Pour déposer une candidature, il fallait un rapport, donc sujet : j’ai pris le cinéma. Pourquoi le cinéma ? A l’époque, j’avais de grosses difficultés : je venais de quitter le Parti Communiste, l’année même où je suis entré au Cnrs. Au Cnrs justement il y avait une importante cellule qui avait voulu me mettre en quarantaine : la moitié des chercheurs ne m’aurait plus parlé. Je ne voulais pas m’identifier avec la sociologie bourgeoise, la sociologie classique, avec les questionnaires. A l’époque, faire de la sociologie scientifique, c’était imiter les américains (avec quelques beaux exemples, Paul Lazarsfeld, entre autres), avoir des échantillons, des questionnaires. Tout cela ne me disait rien. Je pensais que c’était des strates de réalité très superficielles. Je me suis dit que personne ne viendrait me déranger dans le cinéma. En plus, j’adore le cinéma. Stagiaire de recherche je considérais que c’était mon devoir d’aller souvent au cinéma.

Rapidement je me suis rendu compte que la sociologie du cinéma était insuffisante et que je devais approfondir par une anthropologie du cinéma. De la même façon que j’avais été attiré par les fantômes, les doubles, les spectres, je me posais la question de savoir pourquoi nous donnons une réalité à ces images. Il s’agissait d’éclairer le psychisme humain par le cinéma ou d’éclairer le cinéma par le psychisme humain. Ce travail aboutit à un livre intitulé Le cinéma ou l’homme imaginaire. Ce n’est pas vraiment un livre de sociologie, encore que je m’intéresse à la naissance du cinéma. Voilà une invention qui est faite uniquement pour capter le mouvement – et au début on pense que son intérêt sera essentiellement un intérêt de connaissance – alors que le cinéma va être happé par l’imaginaire, happé par le spectacle. Ce qui m’intéressait aussi le « fait social ».

On me demande alors : « Et la sociologie, où est-elle ? » Et je me suis rendu compte que je ne pouvais pas faire de la sociologie et du cinéma de façon isolée, qu’il me fallait aborder ce que les Américains appelaient à l’époque « mass culture », la culture de masse, cet ensemble qui englobait le cinéma, la télévision, les loisirs, les magazines, etc. donc un ouvrage historisé et sociologisé.

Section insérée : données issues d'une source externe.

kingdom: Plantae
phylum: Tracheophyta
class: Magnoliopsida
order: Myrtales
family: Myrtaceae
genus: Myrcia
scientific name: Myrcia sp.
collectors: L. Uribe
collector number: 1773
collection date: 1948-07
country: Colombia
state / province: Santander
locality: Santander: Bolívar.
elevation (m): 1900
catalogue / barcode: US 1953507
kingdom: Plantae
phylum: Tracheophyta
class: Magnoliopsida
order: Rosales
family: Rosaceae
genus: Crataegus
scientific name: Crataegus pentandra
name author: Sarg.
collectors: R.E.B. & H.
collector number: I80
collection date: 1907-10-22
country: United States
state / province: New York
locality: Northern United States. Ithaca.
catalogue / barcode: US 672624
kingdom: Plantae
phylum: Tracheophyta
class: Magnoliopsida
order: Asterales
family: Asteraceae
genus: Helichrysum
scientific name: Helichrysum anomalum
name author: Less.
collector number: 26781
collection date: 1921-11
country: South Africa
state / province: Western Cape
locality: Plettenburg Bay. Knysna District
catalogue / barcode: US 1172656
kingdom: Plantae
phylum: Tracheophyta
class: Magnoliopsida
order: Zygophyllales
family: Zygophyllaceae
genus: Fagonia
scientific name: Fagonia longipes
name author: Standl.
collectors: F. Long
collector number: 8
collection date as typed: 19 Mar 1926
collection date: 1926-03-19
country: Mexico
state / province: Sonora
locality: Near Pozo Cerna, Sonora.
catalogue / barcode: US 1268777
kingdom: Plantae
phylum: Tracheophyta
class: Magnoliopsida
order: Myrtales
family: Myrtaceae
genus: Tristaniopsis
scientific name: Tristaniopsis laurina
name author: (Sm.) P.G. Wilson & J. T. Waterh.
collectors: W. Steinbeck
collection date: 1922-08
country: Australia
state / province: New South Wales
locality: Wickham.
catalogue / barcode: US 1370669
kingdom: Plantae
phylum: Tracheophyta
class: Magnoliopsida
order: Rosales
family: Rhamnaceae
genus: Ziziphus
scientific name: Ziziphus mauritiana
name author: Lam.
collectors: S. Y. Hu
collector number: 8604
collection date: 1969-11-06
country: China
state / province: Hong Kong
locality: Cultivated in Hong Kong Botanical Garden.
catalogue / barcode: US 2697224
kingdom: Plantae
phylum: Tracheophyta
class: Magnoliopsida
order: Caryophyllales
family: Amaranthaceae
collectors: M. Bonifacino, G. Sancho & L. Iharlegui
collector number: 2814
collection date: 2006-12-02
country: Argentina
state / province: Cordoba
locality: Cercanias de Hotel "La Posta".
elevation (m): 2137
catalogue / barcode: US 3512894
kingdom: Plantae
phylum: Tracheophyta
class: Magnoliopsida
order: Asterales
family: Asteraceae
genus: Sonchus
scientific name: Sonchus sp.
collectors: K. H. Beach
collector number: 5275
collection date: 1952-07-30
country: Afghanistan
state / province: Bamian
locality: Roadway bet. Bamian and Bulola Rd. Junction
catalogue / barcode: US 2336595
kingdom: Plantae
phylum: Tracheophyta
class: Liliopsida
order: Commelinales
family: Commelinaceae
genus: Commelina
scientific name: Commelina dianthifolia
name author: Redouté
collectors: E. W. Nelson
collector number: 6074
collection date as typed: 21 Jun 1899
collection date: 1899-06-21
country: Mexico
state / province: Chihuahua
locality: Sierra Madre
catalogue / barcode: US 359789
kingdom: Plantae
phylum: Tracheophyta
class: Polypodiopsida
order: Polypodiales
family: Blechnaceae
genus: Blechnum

Entre temps j’avais fait un petit livre : Les stars. Je voulais faire apparaître les stars comme mythe et comme marchandise : toutes les facettes des sciences humaines devaient être mobilisées. Même la sociologie religieuse, car il y a un embryon de culte pour les stars. Les stars me ramenaient d’ailleurs à ce livre plus ancien, intitulé L’esprit du temps , où j’avais analysé, entre autres, la nécessité du happy-end, le fait que les films devaient bien se terminer ; toute une idéologie du bonheur promis par notre culture, par notre civilisation.

… mais aussi les Bretons de Plozévet et La rumeur d’Orléans.

Je continuerai, par mon parachutage dans une grande intervention à Plozévet, au cours d’une enquête poly-disciplinaire. En 1965, je tenais un journal d’enquête – il vient d’être publié – enquête pour laquelle j’ai été amené à improviser une méthode d’enquête : il s’agissait de ne pas perdre la singularité du sujet, cette commune singulière ; et en même temps, il ne fallait pas l’isoler, car ce qui m’intéressait c’était sa transformation, sa modernisation. Il fallait donc passer du général au singulier. Et puis je repoussais les questionnaires : il faut 100 % de subjectivité et 100 % d’objectivité, il fallait beaucoup de sympathie… C’est quelque chose qui m’a beaucoup mobilisé : j’y suis resté un an.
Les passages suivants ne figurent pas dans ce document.